There were two companionways connecting that elevated position to the main deck. Perhaps Umara could dart down one while the dead man was climbing the other. But by itself, that elementary trick would only keep him away for a few extra breaths at most.
She rattled off a different incantation and swept her hand in a horizontal arc at the end of it. A half dozen duplicates of herself, each mimicking her stance and movements perfectly, appeared around her.
Evendur glared up at her. “Oh, that spell,” he sneered. He brandished his axe, and another tower of water heaved up from the waves. Umara realized he intended it to smash across the forecastle, obliterate all her decoys, and bash her in the process.
But it didn’t. Instead, it lost coherence and poured back down to merge with the rest of the sea.
The attack had failed because Evendur had for the moment exhausted his ability to channel Umberlee’s might. Somewhat encouraged, Umara hurled another burning knife at him.
Raising his axe, he blocked that missile, too. Clearly, his physical prowess was a different thing than his ability to work miracles, and despite the gashes and burns various foes had inflicted on him, he still possessed it in full measure.
Evendur started scrambling up the companionway to starboard, and Umara and her illusory twins scurried down the steep little flight of steps to port. He whirled, sprang back onto the deck, rushed her, and closed to striking distance a mere heartbeat after she finished her descent.
Caught by surprise, she hesitated, and the boarding axe flashed out. Fortunately, it struck one of the phantom Umaras. The illusion winked out of sight like a bursting bubble.
Retreating, the Red Wizard spoke words that shot a pang of pain through the core of her. She was transforming a bit of her own vitality into a force that was anathema to the undead.
She thrust out her hand, and white light flashed from it. Bits of Evendur’s flesh charred and sizzled, but he didn’t even appear to notice. The axe swung, and this time, it chopped at the right target. Umara snatched her hand back lest the weapon clip it off.
Still backing away, she conjured flares of flame and lightning, a lance of ice, and then, in increasing desperation, wrapped herself in a veil meant to befuddle Evendur by making it seem that she too was undead. He just kept coming, the axe popping her duplicates one by one. It was pure luck that it hadn’t cleaved real flesh as of yet.
Umara refused to acknowledge the truth for as long as she could. But when she found herself down to her last decoy and had all but exhausted her own power, it became inescapable. It didn’t matter that Evendur was presently unable to draw down his deity’s magic. She still couldn’t stop him.
The blast of magical cold had chilled Shinthala to the bone.
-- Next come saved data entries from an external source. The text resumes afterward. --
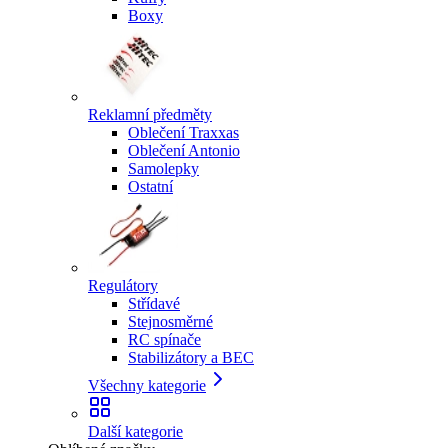
Boxy
Reklamní předměty
Oblečení Traxxas
Oblečení Antonio
Samolepky
Ostatní
Regulátory
Střídavé
Stejnosměrné
RC spínače
Stabilizátory a BEC
Všechny kategorie
Další kategorie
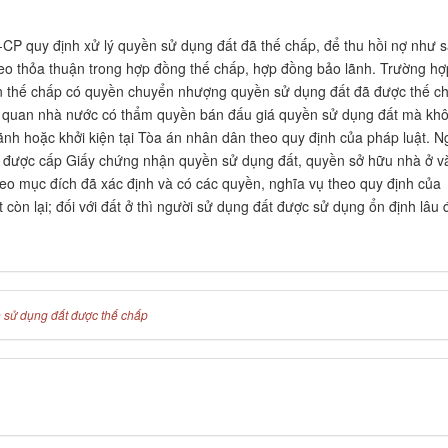
CP quy định xử lý quyền sử dụng đất đã thế chấp, để thu hồi nợ như s
eo thỏa thuận trong hợp đồng thế chấp, hợp đồng bảo lãnh. Trường hợ
ận thế chấp có quyền chuyển nhượng quyền sử dụng đất đã được thế c
cơ quan nhà nước có thẩm quyền bán đấu giá quyền sử dụng đất mà kh
ãnh hoặc khởi kiện tại Tòa án nhân dân theo quy định của pháp luật. N
 được cấp Giấy chứng nhận quyền sử dụng đất, quyền sở hữu nhà ở và
heo mục đích đã xác định và có các quyền, nghĩa vụ theo quy định của
 còn lại; đối với đất ở thì người sử dụng đất được sử dụng ổn định lâu đ
 sử dụng đất được thế chấp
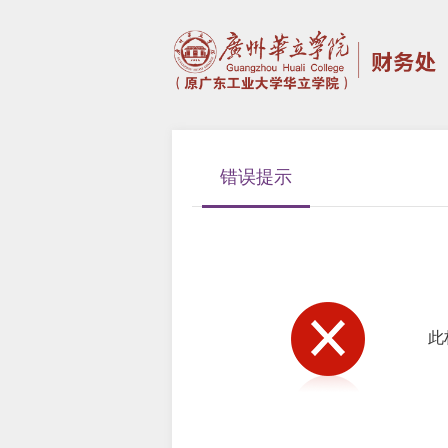
错误提示
此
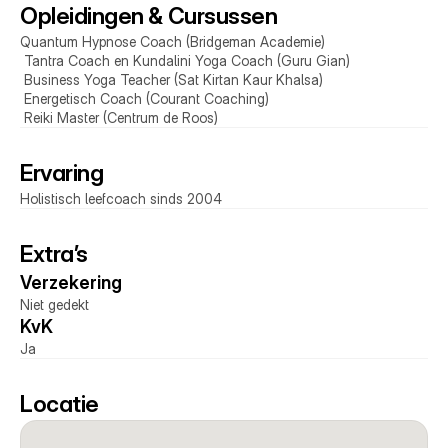
Opleidingen & Cursussen
Quantum Hypnose Coach (Bridgeman Academie)
 Tantra Coach en Kundalini Yoga Coach (Guru Gian)
 Business Yoga Teacher (Sat Kirtan Kaur Khalsa)
 Energetisch Coach (Courant Coaching)
 Reiki Master (Centrum de Roos)
Ervaring
Holistisch leefcoach sinds 2004
Extra’s
Verzekering 
Niet gedekt
KvK 
Ja
Locatie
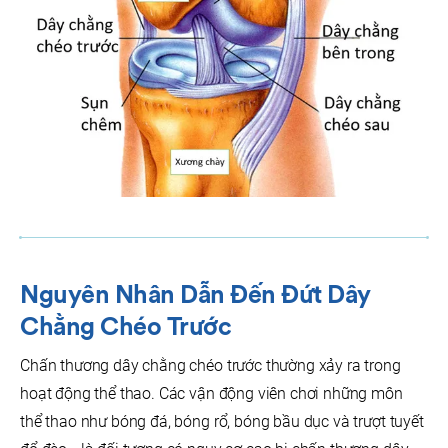
Nguyên Nhân
Dẫn Đến Đ
Ứt Dây
Chằng Chéo Trước
Chấn thương dây chằng chéo trước thường xảy ra trong
hoạt động thể thao. Các vận động viên chơi những môn
thể thao như bóng đá, bóng rổ, bóng bầu dục và trượt tuyết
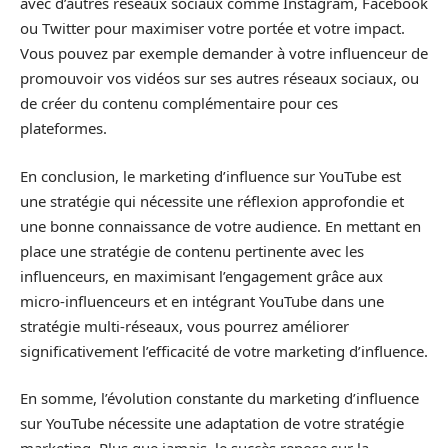
avec d’autres réseaux sociaux comme Instagram, Facebook
ou Twitter pour maximiser votre portée et votre impact.
Vous pouvez par exemple demander à votre influenceur de
promouvoir vos vidéos sur ses autres réseaux sociaux, ou
de créer du contenu complémentaire pour ces
plateformes.
En conclusion, le marketing d’influence sur YouTube est
une stratégie qui nécessite une réflexion approfondie et
une bonne connaissance de votre audience. En mettant en
place une stratégie de contenu pertinente avec les
influenceurs, en maximisant l’engagement grâce aux
micro-influenceurs et en intégrant YouTube dans une
stratégie multi-réseaux, vous pourrez améliorer
significativement l’efficacité de votre marketing d’influence.
En somme, l’évolution constante du marketing d’influence
sur YouTube nécessite une adaptation de votre stratégie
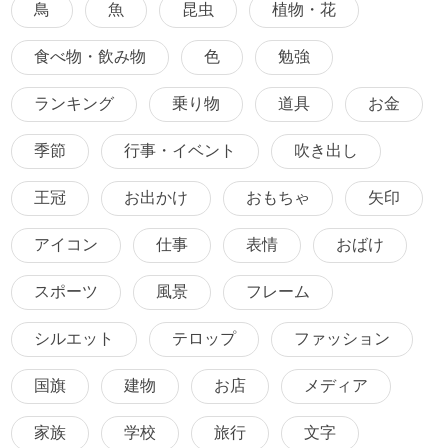
鳥
魚
昆虫
植物・花
食べ物・飲み物
色
勉強
ランキング
乗り物
道具
お金
季節
行事・イベント
吹き出し
王冠
お出かけ
おもちゃ
矢印
アイコン
仕事
表情
おばけ
スポーツ
風景
フレーム
シルエット
テロップ
ファッション
国旗
建物
お店
メディア
家族
学校
旅行
文字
The frost encrusting the left size of her body was freezing her still, and she suspected she had frostbite underneath it.
Yet even so, the cold scarcely mattered. The squeezing in the left side of the chest, the pain jabbing through her left arm, and the grinding aches in her neck and jaw hurt worse and alarmed her more. Being a healer, she understood what they meant. The shock of the initial chill had sent an artery into spasms and made it impossible for her heart to do its work.
Ashenford and Shadowmoon were right, she thought. None of us should have come here. All I’ve done is throw away my last few years and whatever good I could have accomplished with them.
And then, as if to validate her despair, she felt the torrent of magic that the druids in the House of Silvanus sent through her attenuate. In a few moments, it dwindled from a river to a trickle.
She knew it was her fault. Her participation was necessary to draw Silvanus’s magic here, where it was needed, and her stuttering heart had disrupted that process as summarily as it had ended her efforts to destroy Evendur Highcastle.
Paradoxically, though, the realization that her failure was even more complete than she’d first imagined replaced her despair with resolve. Because she wasn’t the only one who’d depended on the power coursing down from the Elder Spires. The druids aboard dozens of ships, faithful servants of Silvanus who’d trusted an elder of the Enclave to lead them, were relying on it, too, and by the First Oak, they were going to have it for as long as she lasted, even if that was only a breath or two.